Proyek ambisius ini berlokasi di Kawasan Inti Pusat Pemerintahan (KIPP). Dengan kapasitas yang mampu menampung hingga 74 ton limbah setiap harinya, TPST 1 menjadi bukti nyata bahwa Nusantara siap menjadi kota paling modern di Indonesia. Skema pengelolaan ini menggabungkan kecanggihan fisik dan teknologi termal yang diklaim akan menjadi standar baru bagi kota-kota besar lainnya di Tanah Air.
Teknologi Waste to Energy: Solusi Pintar Sampah IKN
Harun, Manajer PT Bina Karya untuk Operation & Maintenance (OM) TPST 1, mengungkapkan bahwa fasilitas ini mengusung konsep waste to energy. Artinya, sampah tidak lagi menjadi beban, melainkan aset yang menghasilkan tenaga. Arsitektur pengolahannya terbagi menjadi dua bangunan utama yang bekerja secara sinergis untuk memilah dan mengolah sampah secara tuntas.
“TPST 1 IKN kami rancang untuk menampung sampah dari KIPP dan wilayah sekitarnya. Proses pengelolaannya lewat dua bangunan utama yang menjalankan fungsi pengolahan fisika dan termal. Dengan desain awal ini, alat kami mampu mengolah hingga 2 x 30 ton sampah per hari lewat inovasi energi terbarukan ini,” ujar Harun saat meninjau lokasi pada Rabu (24/12/2025).
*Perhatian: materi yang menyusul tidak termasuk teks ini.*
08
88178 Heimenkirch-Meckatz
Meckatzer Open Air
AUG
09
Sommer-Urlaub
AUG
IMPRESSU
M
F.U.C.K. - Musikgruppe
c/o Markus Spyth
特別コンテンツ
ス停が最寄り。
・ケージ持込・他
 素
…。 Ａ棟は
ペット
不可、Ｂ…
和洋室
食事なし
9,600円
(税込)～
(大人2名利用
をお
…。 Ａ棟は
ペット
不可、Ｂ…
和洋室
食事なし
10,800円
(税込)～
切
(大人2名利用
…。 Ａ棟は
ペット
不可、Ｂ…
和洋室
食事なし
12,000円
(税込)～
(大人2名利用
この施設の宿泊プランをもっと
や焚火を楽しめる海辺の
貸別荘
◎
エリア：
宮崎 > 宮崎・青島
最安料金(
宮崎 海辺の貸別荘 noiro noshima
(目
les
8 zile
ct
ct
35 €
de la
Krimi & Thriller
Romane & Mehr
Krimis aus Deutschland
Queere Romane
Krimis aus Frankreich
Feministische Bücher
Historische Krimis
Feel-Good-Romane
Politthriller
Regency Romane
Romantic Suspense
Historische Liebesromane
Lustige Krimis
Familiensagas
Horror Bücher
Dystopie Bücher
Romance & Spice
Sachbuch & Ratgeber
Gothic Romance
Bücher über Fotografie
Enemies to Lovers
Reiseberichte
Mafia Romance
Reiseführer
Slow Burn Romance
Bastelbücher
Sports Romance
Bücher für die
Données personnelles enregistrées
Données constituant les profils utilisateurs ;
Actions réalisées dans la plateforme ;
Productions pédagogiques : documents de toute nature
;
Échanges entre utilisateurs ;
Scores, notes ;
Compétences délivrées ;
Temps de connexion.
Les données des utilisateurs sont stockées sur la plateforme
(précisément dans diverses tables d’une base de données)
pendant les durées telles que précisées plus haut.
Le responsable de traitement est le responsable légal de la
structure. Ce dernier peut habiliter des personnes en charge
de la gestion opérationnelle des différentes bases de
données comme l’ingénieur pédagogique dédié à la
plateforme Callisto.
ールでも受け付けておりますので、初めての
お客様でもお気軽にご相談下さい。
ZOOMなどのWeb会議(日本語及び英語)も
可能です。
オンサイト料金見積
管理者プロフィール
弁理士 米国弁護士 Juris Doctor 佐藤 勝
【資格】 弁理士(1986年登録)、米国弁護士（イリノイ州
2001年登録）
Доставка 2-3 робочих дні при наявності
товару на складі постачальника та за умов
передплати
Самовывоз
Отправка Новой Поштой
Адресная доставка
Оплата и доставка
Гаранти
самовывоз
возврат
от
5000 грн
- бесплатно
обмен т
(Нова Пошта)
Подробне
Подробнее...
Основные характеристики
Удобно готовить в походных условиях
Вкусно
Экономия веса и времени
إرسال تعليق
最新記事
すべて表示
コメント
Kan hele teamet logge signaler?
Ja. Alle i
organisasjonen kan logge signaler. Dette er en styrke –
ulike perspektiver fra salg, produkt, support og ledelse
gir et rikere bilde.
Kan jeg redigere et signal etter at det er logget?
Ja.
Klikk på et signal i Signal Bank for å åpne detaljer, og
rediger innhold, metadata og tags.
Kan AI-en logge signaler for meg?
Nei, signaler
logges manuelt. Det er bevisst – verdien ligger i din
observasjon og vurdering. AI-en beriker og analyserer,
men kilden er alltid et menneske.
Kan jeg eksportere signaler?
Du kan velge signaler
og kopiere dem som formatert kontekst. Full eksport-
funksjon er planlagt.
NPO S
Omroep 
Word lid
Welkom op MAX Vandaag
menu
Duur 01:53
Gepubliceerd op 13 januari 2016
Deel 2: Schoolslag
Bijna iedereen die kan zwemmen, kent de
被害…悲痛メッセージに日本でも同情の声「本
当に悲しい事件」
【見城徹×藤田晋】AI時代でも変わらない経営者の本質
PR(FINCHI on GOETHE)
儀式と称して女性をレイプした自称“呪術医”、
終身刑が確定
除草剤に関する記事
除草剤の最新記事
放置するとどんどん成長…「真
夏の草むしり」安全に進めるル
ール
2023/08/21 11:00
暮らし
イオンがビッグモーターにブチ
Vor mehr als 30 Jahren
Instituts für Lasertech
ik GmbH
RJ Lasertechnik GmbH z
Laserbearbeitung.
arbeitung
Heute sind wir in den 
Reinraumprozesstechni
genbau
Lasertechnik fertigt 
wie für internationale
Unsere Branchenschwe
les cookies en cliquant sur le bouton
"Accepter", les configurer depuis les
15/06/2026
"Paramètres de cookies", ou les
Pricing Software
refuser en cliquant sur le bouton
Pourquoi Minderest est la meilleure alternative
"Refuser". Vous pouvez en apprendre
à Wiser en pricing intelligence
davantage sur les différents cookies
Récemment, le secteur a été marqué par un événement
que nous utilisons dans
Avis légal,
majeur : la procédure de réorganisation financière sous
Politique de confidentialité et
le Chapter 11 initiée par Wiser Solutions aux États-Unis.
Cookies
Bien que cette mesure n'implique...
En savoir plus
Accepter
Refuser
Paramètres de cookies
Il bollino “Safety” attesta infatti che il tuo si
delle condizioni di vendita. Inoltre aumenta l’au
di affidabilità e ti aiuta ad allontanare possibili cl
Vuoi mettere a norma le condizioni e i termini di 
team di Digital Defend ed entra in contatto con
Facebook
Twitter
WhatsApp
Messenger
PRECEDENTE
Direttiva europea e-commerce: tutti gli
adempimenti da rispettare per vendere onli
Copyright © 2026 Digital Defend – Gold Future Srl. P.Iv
Langkah ini tentu menjadi angin segar bagi ekosistem lingkungan di Kalimantan. Dengan meminimalkan kadar air dan menghancurkan sampah melalui suhu tinggi yang terkontrol, IKN tidak akan mengenal drama penumpukan sampah yang bau dan kotor seperti yang sering terjadi di kota-kota besar saat ini.
Siap Sambut Ribuan ASN dan Penduduk Baru
Pertumbuhan hunian yang masif di Nusantara menuntut kesiapan layanan dasar yang ekstra cepat. Otorita IKN sangat menyadari bahwa ledakan populasi akan berbanding lurus dengan jumlah limbah yang dihasilkan. Oleh karena itu, TPST 1 hadir lebih awal untuk menjamin kenyamanan para penghuni pertama Nusantara.